世界中で森林破壊が深刻化する中、つい最近までブラジルにある世界最大の熱帯雨林、アマゾンはその流れに逆らっていた。1990年から2010年で世界の熱帯雨林は62%も消滅した一方で、ブラジルでは同期間における森林破壊が急減していたのだ。その背景には規制強化や熱帯雨林跡地での大豆栽培の禁止など様々な森林保護活動があった。
しかし、そんな状況に再び暗雲が立ち込めている。米環境ジャーナルのScientific Americanは、"Amazon Deforestation Takes a Turn for the Worse"と題してアマゾンの現在の状況に対する警鐘を鳴らす記事を掲載している。
同記事によると、衛星データ分析研究所のImazonによる調査によって2014年8月以降、同国の森林伐採は前年比で2倍以上に急増していることが分かったという。

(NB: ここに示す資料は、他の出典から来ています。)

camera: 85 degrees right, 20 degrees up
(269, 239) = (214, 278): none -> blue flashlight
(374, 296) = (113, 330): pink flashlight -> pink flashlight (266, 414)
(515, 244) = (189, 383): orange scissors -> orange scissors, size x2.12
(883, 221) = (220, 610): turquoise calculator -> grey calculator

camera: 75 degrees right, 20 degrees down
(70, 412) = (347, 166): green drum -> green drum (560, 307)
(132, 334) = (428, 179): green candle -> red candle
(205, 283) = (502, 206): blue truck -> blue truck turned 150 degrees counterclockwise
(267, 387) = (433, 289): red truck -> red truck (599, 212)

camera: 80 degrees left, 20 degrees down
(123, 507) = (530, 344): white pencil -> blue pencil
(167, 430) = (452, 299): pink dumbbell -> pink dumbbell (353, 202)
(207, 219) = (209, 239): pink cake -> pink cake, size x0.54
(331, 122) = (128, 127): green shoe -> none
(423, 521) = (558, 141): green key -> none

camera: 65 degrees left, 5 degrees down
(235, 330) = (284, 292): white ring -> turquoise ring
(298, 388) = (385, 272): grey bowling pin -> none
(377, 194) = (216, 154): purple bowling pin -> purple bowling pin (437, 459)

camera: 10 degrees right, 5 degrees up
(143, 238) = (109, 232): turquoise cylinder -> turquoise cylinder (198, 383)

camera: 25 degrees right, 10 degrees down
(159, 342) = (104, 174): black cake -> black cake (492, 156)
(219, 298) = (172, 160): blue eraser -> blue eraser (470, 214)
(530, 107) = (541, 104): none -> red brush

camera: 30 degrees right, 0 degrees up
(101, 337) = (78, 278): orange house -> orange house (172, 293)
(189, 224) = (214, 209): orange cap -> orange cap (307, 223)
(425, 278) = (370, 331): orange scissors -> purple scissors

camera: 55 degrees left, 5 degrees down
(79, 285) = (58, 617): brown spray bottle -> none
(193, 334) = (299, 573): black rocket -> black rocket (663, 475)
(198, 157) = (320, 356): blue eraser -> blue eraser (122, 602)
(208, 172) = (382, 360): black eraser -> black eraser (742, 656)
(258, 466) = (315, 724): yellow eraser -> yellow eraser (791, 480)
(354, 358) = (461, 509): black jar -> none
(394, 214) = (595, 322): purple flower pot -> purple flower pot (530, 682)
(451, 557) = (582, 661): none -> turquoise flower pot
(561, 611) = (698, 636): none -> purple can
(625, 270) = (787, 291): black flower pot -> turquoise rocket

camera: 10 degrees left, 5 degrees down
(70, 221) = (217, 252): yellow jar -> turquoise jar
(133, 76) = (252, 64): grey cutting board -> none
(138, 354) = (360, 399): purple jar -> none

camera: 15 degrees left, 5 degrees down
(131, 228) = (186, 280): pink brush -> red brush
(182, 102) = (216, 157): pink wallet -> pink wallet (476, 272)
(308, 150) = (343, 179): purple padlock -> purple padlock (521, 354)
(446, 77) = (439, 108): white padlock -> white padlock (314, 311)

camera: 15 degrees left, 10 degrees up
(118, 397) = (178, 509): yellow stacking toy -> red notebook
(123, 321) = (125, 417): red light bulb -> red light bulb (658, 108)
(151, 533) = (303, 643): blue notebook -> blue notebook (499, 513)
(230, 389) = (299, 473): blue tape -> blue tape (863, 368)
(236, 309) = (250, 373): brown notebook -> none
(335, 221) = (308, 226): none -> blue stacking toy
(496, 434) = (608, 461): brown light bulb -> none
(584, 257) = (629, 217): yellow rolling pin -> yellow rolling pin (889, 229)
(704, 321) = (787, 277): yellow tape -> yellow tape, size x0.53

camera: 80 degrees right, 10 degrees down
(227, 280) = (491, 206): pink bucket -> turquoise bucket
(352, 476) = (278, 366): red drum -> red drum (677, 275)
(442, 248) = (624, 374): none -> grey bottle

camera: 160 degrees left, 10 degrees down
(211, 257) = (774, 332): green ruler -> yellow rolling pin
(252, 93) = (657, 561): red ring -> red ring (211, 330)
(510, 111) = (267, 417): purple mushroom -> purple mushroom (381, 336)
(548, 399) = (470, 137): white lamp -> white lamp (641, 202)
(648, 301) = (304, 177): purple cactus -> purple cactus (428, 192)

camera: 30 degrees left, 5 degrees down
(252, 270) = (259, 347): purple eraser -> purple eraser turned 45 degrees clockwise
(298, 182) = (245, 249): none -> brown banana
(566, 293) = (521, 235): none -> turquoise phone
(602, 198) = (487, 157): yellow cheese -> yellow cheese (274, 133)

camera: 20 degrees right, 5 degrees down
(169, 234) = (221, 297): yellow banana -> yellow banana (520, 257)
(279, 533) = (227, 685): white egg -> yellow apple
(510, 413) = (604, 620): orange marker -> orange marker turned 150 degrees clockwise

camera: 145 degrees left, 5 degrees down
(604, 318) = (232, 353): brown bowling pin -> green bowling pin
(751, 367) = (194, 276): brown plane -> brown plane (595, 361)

森林破壊を後押ししているのは、畜牛用の牧草地だ。牧草地は現在森林破壊の最大の要因となっており、全体の70%近くが該当するとのことだ。
また、同記事は、先ごろ大統領に再選されたDilma Rousseff氏が新たに数基の水力発電用ダム建設とアマゾン中央部を縦断する高速道路建設を要望しており、ブラジル政府は環境保護活動より経済成長を優先させた政策を推進するべく、違法な伐採を見逃していると指摘している。
ブラジル国立宇宙科学研究所(INPE)の調査によれば、特にアマゾン流域南端の広大な伐採が大気中の水分の南下を減少させており、ブラジル最大の都市、サンパウロの極度の干ばつの原因となっている可能性があるとのことだ。
当然ながら、アマゾンの森林破壊による影響はブラジル国内だけに留まらない。アマゾンの熱帯雨林は一日200億トンもの水蒸気を樹葉の蒸発を通して空中に放出しており、大陸の遥か向こう側の気候にも影響を及ぼしているという。これ以上アマゾンの森林破壊が進行すると、現在の気候システムおび雨量の維持は限界に近づき、アマゾン南部、東部の広範囲がサバンナと化す可能性があるという。
また、同記事は、アマゾンの全体的な森林破壊は米国カリフォルニア州シエラネヴァダ地域の農業に必要な春の雨水となる降雪を50%減少させると予測する調査も紹介している。カルフォルニア州も現在世界の中で最も深刻な干ばつに悩まされている地域の一つだが、アマゾンの森林破壊により、状況が更に悪化する可能性があるのだ。
世界最大の熱帯雨林、アマゾンの保護は地球全体の気候変動対策を考える上で最も重要なテーマの一つだが、ブラジルでは状況が世界全体の合意とは逆方向に向かって進んでいる。